Where Providers Are Used
| Resource | Provider Type |
|---|---|
| Project | ASR (speech input), Storage (artifacts) |
| Agent | TTS (voice output) |
| Stage | LLM (response generation) |
| Classifier | LLM (intent classification) |
| Context Transformer | LLM (data extraction) |
| Tool | LLM (function execution) |
LLM Settings
When you reference an LLM provider (on a stage, classifier, transformer, or tool), you also configure LLM settings that control how the model behaves:
- Model — Which specific model to use (e.g.,
gpt-4o,claude-3-5-sonnet). You can pick from the provider's catalog or enter a custom model name. - Max Tokens — Maximum number of output tokens in the response.
- Temperature — How creative/random the output is (0 = deterministic, higher = more creative). Disabled when reasoning/thinking is active.
- Top P — Nucleus sampling threshold. Disabled (or limited) when reasoning/thinking is active.
- Timeout — Request timeout in milliseconds.
Provider-specific reasoning/thinking settings:
OpenAI (o1, o3, and reasoning models):
- Reasoning Effort — Controls the depth of internal reasoning (
low,medium,high,xhigh). When set, temperature and Top P are disabled. - Reasoning Summary — Optionally include a summary of the model's reasoning (
concise,detailed, orauto).
Anthropic (Claude extended thinking):
- Thinking Mode — Enable Claude's extended thinking (
enabledfor a manual token budget,adaptivefor Claude Opus 4.6+ which auto-adjusts). When active, temperature is disabled and Top P is limited to 0.95–1.0. - Thinking Budget Tokens — Maximum tokens for internal reasoning when using
enabledmode (minimum 1024).
Google Gemini (thinking models):
- Thinking Level — Predefined reasoning depth for Gemini 3 models (
minimal,low,medium,high). - Thinking Budget — Token budget for Gemini 2.5 models (
-1for dynamic,0to disable, or a specific value from 128–32768). - Include Thoughts — Attach thought summaries to the response for debugging.
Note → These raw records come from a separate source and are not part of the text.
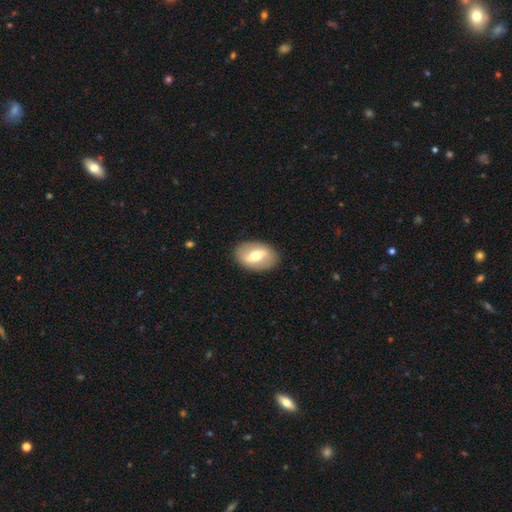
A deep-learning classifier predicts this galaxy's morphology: Overall: smooth (47%, tied with featured or disk). Merging: none (88%).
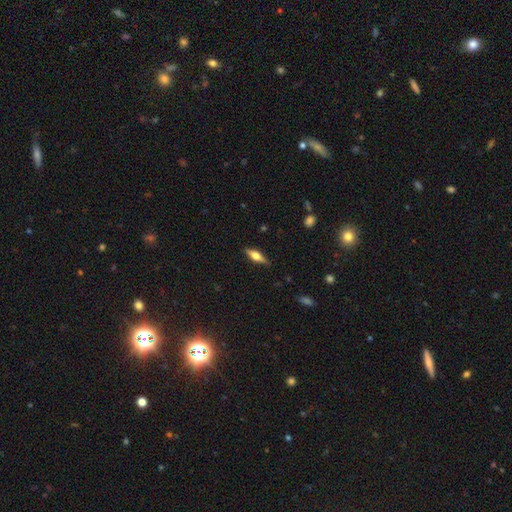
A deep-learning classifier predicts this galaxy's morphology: type=featured or disk (56%); edge-on=yes (95%); edge-on bulge=rounded (91%); merging=none (86%).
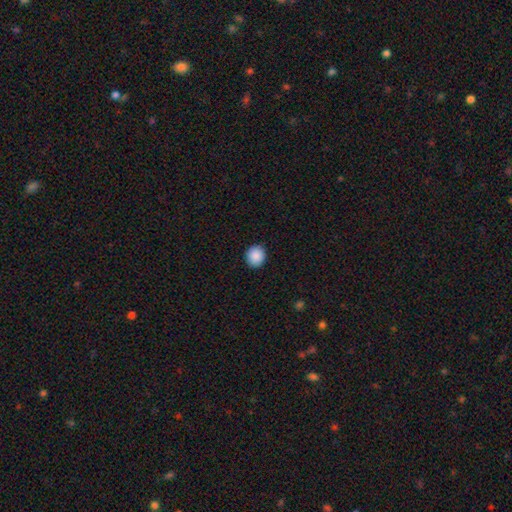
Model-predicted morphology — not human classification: type=smooth (89%); roundness=round (87%); merging=none (92%).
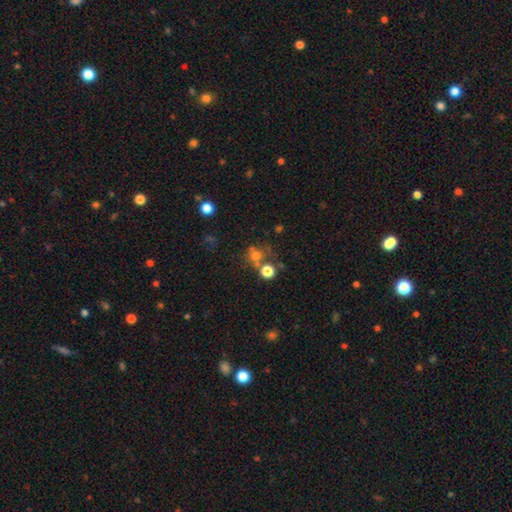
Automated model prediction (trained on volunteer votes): Smooth or featured? smooth (63%)
How rounded? round (85%)
Merging? none (52%)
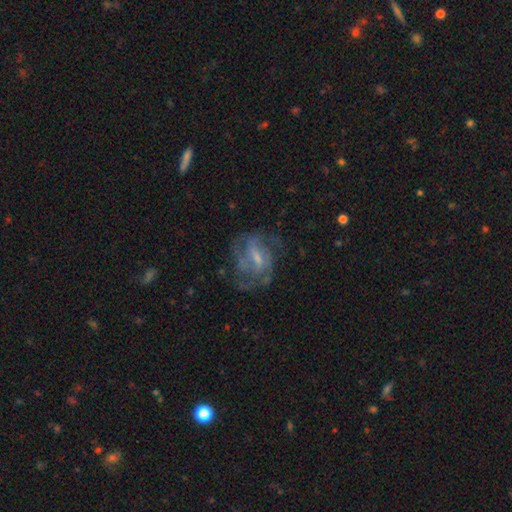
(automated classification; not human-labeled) smooth-or-featured: featured or disk: 74% | smooth: 17% | star or artifact: 8%
  disk-edge-on: no: 97% | yes: 3%
    bar: weak: 51% | no: 29% | strong: 20%
    has-spiral-arms: yes: 80% | no: 20%
      spiral-winding: medium: 47% | tight: 32% | loose: 21%
      spiral-arm-count: can't tell: 36% | 2: 26% | 3: 22% | 4: 8% | 1: 5% | more than 4: 4%
    bulge-size: small: 51% | moderate: 30% | none: 15% | large: 3% | dominant: 1%
  merging: none: 53% | major disturbance: 24% | minor disturbance: 21% | merger: 2%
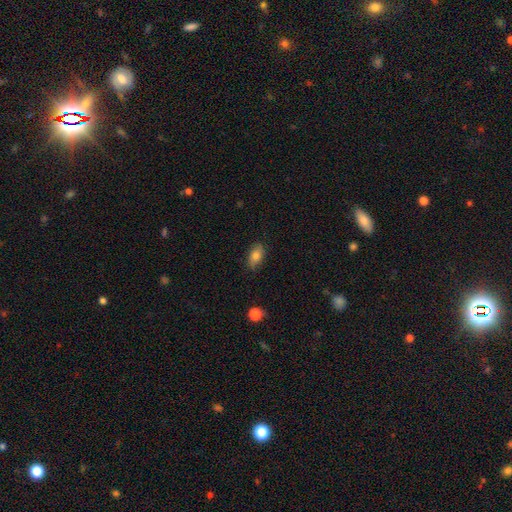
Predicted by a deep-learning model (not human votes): smooth-or-featured: smooth: 77% | featured or disk: 14% | star or artifact: 8%
  how-rounded: in between: 89% | round: 7% | cigar-shaped: 4%
  merging: none: 82% | minor disturbance: 14% | major disturbance: 3% | merger: 1%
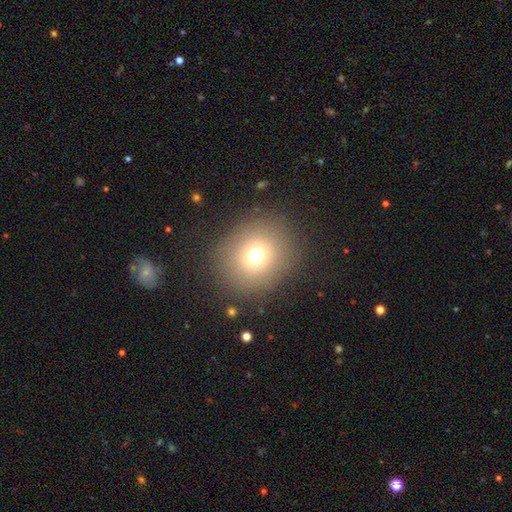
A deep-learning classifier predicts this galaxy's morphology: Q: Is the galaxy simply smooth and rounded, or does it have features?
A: smooth — 71%.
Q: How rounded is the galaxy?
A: round — 84%.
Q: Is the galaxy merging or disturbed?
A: none — 86%.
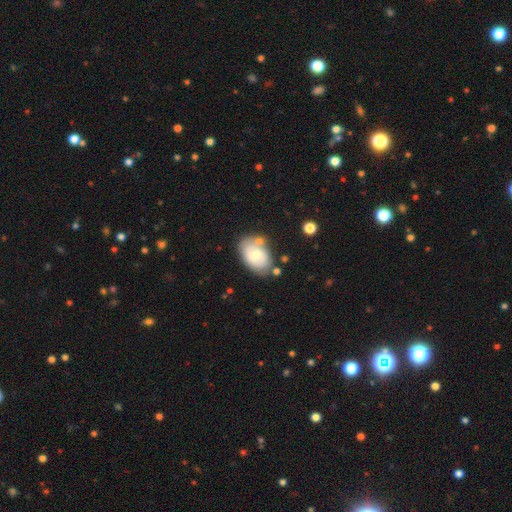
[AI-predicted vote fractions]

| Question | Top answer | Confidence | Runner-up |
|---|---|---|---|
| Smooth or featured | smooth | 50% | featured or disk (44%) |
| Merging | none | 58% | minor disturbance (23%) |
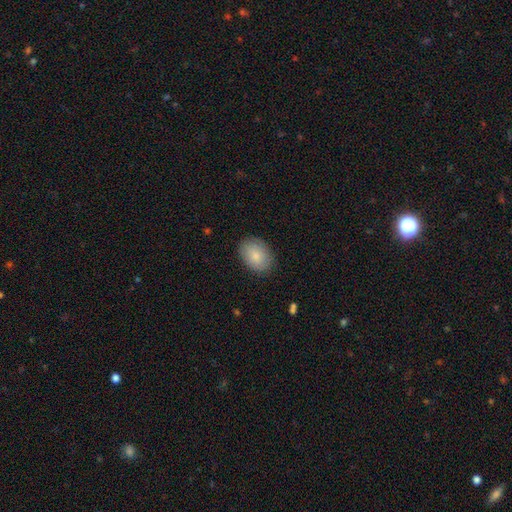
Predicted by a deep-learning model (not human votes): A smooth galaxy with no disk features (85%) that is in between round and cigar-shaped (78%). Merging: none (86%).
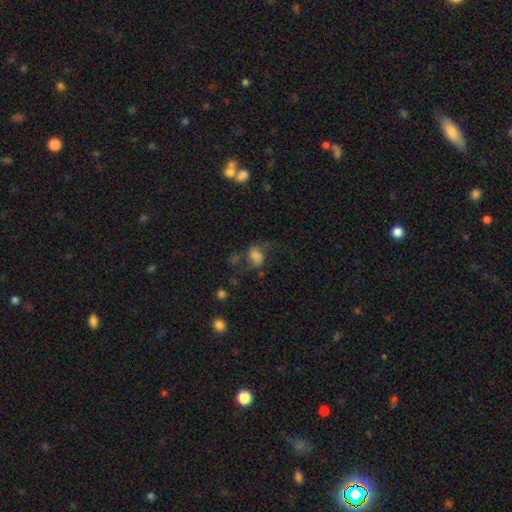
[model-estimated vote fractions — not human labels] Morphology: type=smooth (57%); roundness=in between (73%); merging=none (40%).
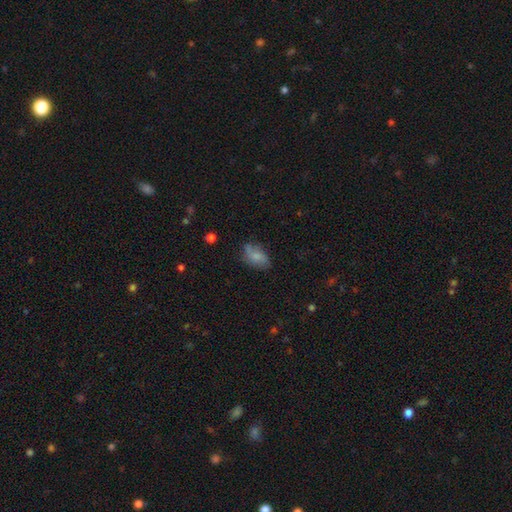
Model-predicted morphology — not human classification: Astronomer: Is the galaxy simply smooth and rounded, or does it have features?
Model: smooth — 66%.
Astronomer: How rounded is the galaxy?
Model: in between — 89%.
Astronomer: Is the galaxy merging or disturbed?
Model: none — 60%.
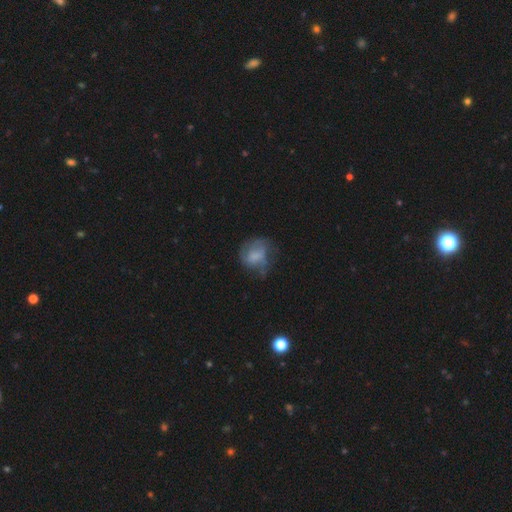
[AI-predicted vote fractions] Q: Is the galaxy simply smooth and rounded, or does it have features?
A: smooth — 52%.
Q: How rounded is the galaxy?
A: round — 63%.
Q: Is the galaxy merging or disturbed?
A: none — 47%.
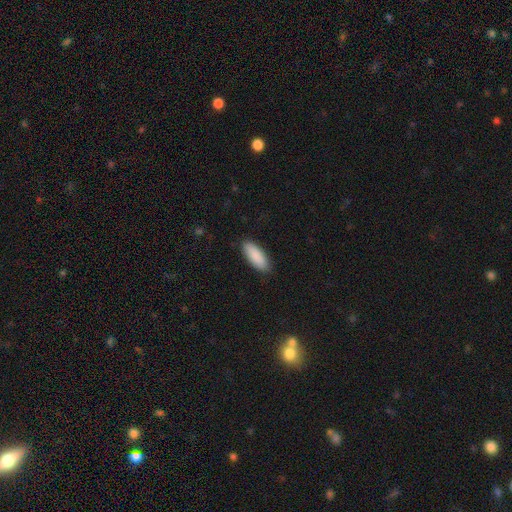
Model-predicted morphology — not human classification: Smooth or featured? Predicted: smooth (p=0.90). How rounded? Predicted: in between (p=0.73). Merging? Predicted: none (p=0.89).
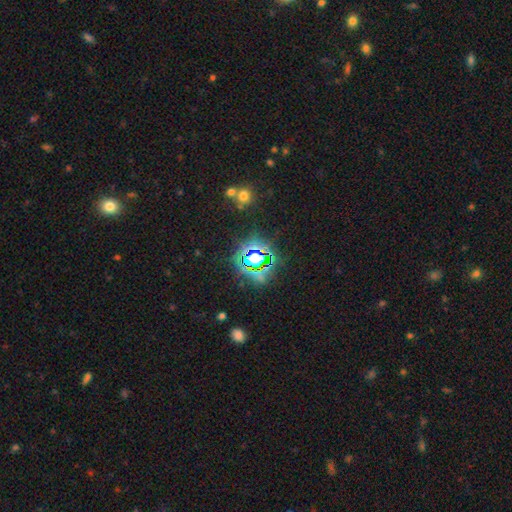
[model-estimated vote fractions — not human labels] smooth_or_featured: star or artifact (p=0.76) [alt: smooth p=0.16]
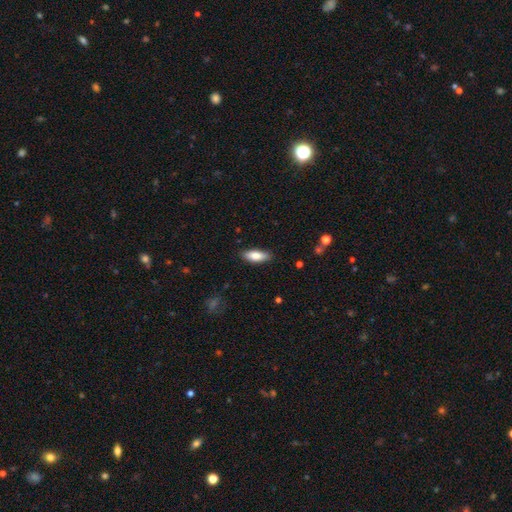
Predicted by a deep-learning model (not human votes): This is clearly a smooth galaxy (84%). How rounded: likely in between (74%). Merging: clearly none (85%).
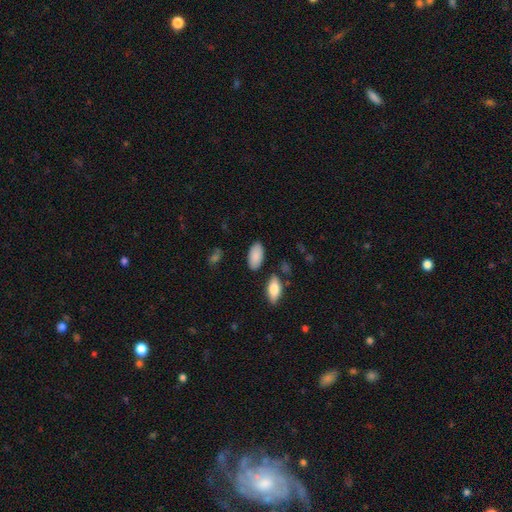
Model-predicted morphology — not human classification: Smooth or featured?
  - smooth: 89% *
  - star or artifact: 6%
  - featured or disk: 6%
How rounded?
  - in between: 94% *
  - cigar-shaped: 3%
  - round: 2%
Merging?
  - none: 84% *
  - minor disturbance: 10%
  - merger: 3%
  - major disturbance: 2%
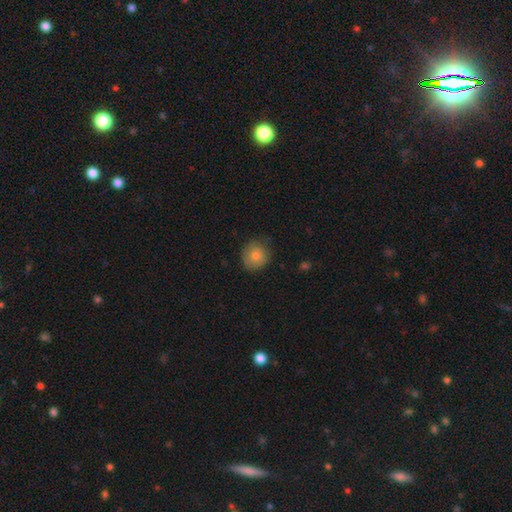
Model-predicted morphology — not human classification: Smooth or featured? Predicted: smooth (p=0.79). How rounded? Predicted: round (p=0.89). Merging? Predicted: none (p=0.73).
These settings are configured where the provider is referenced (e.g., on the stage), not on the provider itself. This way, one provider can be used with different settings in different contexts.
Security
Provider configurations contain sensitive data (API keys, connection strings). Only operators with the appropriate permissions can view or modify provider settings.
Tips
- Name providers descriptively — Include the service and purpose: "OpenAI - GPT-4o Production" is better than "LLM Provider".
- Have separate providers for different uses — You might use GPT-4o for response generation but GPT-4o-mini for classification (faster and cheaper).
- Manage API keys carefully — Provider API keys give access to paid external services. Keep them secure and monitor usage.
- Use tags for organization — If you have many providers, tags help you find them quickly.
- Test before going live — Create a conversation in the Playground and verify the provider is working correctly before deploying to production.